When a marriage starts to fester, the first step should always be to seek the advice and counseling of a mediator, counselor, pastor, priest or trusted neutral friend. These solutions can hopefully preserve and strengthen the relationship and facilitate communication between you and your spouse, the lack of which is usually at the root of a marital dispute.
Many people imagine divorce in the legal context as a messy battle in a gaudy courtroom where a judge has the control and makes all the decisions. Legal separation does not have to be this way. According to the New York City Bar, a separation agreement is a legally binding contract that gives spouses control over how to divide assets and property. Spouses can also agree on how visitation with children will occur in a separation agreement. Before separating, it is important to know your rights with regard to separation and ease the emotionally charged nature of the separation. An attorney can often be a good person to talk to in preparation for separation, including helping prepare a separation agreement.

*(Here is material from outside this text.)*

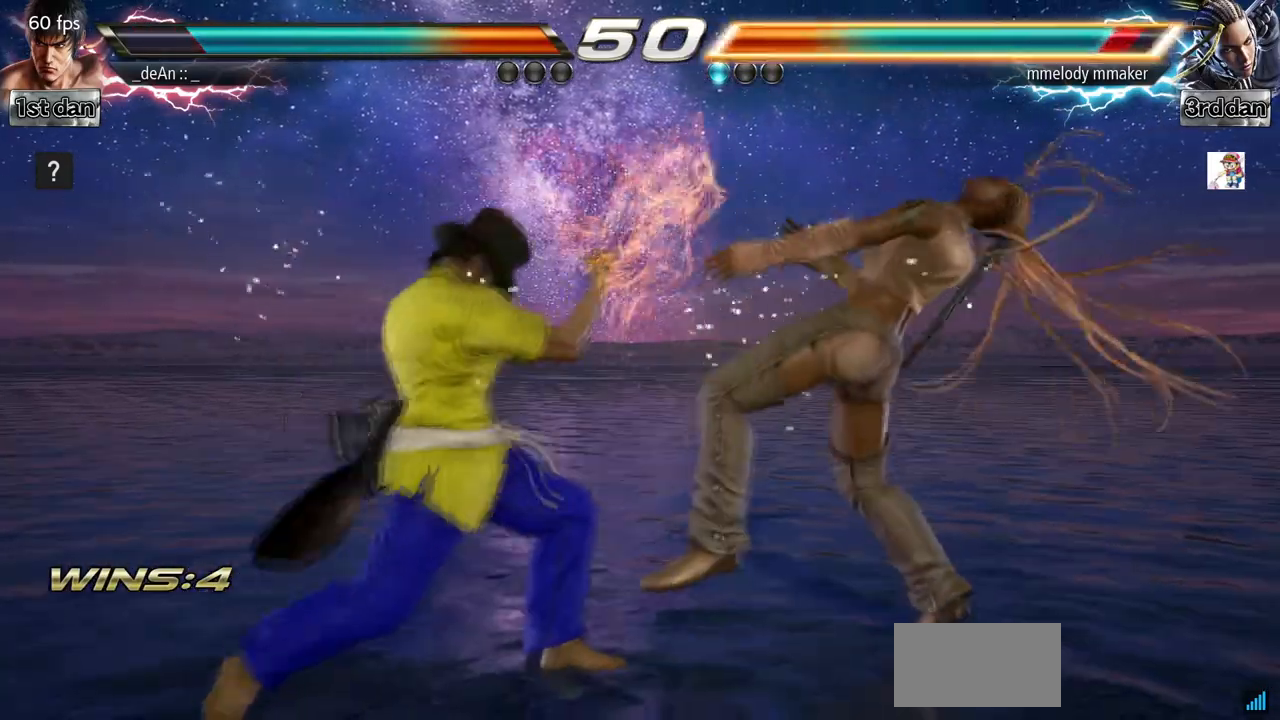
{"dt_ms": 500, "buttons": [], "left_stick": "center"}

In a separation or divorce context, an attorney is only allowed to represent one spouse, not both. According to Duhaime, the attorney should make this clear if both spouses initially seek legal counseling together. If there is only one attorney involved in preparing a separation agreement, this could be a problem for the spouse who is not the client of that attorney.
An attorney cannot give legal advice about the separation agreement to the unrepresented party. Moreover, the attorney has a legal duty to zealously represent the spouse that has entered into an attorney-client relationship. Therefore, the unrepresented spouse should assume his or her interests are not being protected.